(Records shown)

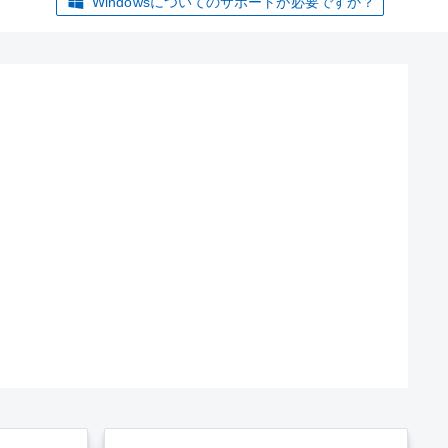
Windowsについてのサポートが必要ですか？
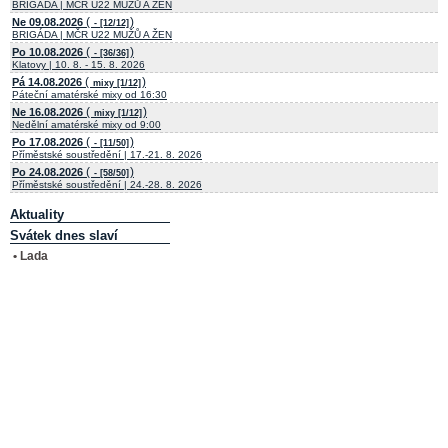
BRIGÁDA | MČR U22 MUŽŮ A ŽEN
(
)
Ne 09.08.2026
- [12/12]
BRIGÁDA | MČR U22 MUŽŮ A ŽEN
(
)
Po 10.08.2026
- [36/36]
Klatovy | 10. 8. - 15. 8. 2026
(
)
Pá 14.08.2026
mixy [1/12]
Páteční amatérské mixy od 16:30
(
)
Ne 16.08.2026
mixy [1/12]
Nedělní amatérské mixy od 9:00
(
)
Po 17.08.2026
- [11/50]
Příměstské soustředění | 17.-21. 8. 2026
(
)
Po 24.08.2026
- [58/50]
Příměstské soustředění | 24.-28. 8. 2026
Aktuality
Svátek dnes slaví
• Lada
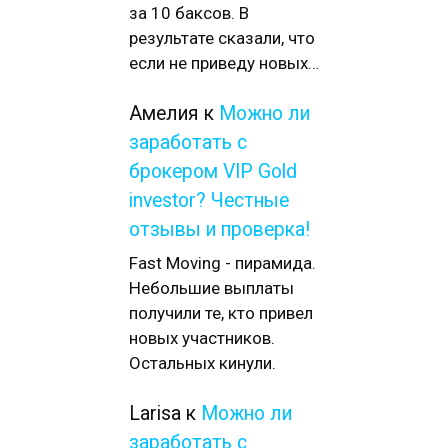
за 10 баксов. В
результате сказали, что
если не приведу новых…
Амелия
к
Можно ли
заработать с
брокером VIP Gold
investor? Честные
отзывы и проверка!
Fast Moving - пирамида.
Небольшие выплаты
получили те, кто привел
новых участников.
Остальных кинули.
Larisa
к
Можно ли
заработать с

(End Records shown)
(Records shown)

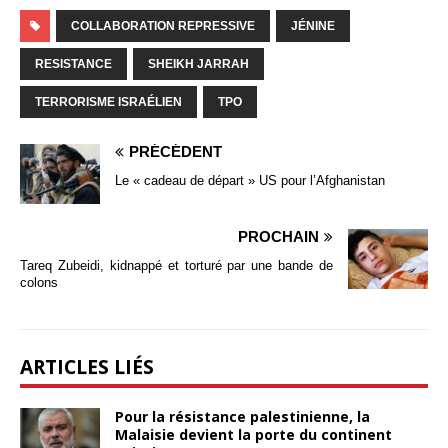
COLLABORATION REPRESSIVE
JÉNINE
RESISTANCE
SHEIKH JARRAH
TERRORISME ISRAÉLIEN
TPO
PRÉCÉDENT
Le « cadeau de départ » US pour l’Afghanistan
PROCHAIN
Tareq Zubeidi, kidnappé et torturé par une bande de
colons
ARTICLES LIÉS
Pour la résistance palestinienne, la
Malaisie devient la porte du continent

(End Records shown)

Using the listing above, gather each line that holds the string "mixy" and copy it.

Response area –
mixy [1/12]
Páteční amatérské mixy od 16:30
mixy [1/12]
Nedělní amatérské mixy od 9:00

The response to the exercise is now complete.